| Task details |
Copy each line of the data beneath in which the word "left" appears.

| Material for this task |

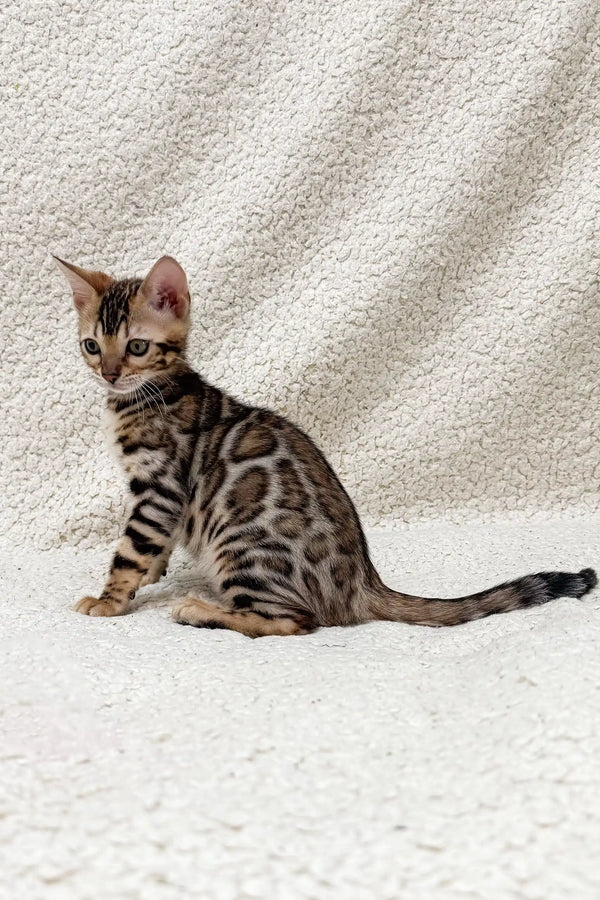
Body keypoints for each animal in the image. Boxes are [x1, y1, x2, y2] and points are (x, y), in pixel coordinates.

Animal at [55, 256, 596, 636]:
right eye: (91, 346)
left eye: (137, 347)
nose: (109, 374)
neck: (146, 396)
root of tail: (363, 582)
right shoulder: (157, 497)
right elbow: (153, 547)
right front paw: (151, 577)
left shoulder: (160, 486)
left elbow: (130, 549)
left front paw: (109, 600)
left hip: (244, 547)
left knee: (296, 621)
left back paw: (200, 610)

| Response area |
left eye: (137, 347)
left shoulder: (160, 486)
left elbow: (130, 549)
left front paw: (109, 600)
left hip: (244, 547)
left knee: (296, 621)
left back paw: (200, 610)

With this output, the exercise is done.